Copy every line of the records below that holds the word "SetExtensions".
*** Input data
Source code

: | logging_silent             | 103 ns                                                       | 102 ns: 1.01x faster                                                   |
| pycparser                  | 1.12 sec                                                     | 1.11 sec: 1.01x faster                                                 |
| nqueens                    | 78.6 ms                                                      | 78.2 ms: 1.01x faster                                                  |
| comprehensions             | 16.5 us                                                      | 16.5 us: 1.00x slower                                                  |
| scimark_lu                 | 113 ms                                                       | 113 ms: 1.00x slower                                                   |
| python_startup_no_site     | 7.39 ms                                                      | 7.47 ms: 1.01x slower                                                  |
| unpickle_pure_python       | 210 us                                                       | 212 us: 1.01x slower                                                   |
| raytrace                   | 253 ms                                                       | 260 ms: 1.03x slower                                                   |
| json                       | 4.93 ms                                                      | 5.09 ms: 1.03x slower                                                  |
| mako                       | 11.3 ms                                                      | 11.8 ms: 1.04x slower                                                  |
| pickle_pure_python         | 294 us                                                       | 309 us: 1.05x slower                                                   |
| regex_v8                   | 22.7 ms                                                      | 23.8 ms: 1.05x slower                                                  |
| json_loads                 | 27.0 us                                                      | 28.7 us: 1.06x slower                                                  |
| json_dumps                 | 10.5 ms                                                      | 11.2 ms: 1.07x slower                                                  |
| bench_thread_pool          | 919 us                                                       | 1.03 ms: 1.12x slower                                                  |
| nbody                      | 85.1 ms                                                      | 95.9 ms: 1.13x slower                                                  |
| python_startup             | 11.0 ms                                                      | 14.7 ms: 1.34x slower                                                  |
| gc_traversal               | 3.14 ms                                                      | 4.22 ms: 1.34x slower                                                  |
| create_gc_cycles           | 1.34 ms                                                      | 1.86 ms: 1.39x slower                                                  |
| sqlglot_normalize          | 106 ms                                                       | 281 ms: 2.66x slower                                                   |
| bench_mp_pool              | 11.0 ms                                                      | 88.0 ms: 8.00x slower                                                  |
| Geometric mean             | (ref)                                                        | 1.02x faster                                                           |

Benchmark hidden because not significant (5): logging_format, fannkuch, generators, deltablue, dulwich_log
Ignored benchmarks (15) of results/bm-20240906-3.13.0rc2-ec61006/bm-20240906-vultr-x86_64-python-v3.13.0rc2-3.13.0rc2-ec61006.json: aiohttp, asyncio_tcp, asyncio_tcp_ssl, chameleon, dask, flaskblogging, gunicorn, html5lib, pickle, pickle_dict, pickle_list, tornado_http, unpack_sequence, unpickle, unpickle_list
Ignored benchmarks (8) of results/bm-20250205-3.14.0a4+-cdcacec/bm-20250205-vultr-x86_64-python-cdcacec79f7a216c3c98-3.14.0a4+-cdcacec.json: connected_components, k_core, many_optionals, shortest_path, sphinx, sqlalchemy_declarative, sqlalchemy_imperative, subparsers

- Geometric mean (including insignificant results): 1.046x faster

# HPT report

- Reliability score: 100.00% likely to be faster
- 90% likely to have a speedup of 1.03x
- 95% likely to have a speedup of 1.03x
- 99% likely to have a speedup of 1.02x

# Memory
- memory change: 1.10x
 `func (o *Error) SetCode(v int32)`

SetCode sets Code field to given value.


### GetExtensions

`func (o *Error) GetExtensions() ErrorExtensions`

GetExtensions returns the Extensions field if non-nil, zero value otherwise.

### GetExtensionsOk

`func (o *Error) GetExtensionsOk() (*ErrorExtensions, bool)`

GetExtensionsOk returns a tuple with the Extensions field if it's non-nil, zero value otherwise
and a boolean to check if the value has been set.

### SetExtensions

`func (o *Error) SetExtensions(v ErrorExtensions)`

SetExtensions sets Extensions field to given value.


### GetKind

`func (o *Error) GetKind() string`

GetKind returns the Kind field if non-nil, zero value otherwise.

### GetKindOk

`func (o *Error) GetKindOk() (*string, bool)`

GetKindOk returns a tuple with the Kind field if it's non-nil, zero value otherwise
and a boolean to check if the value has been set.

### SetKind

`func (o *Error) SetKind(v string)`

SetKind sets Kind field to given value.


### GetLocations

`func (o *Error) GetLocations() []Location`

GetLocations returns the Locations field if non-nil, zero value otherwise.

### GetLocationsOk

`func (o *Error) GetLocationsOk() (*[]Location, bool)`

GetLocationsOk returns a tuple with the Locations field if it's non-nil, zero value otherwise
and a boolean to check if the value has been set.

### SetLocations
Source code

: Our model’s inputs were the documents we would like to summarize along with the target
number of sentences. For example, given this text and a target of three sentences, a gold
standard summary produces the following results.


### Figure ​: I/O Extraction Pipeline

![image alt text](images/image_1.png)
******
* [Result for this task]:
### SetExtensions
`func (o *Error) SetExtensions(v ErrorExtensions)`
SetExtensions sets Extensions field to given value.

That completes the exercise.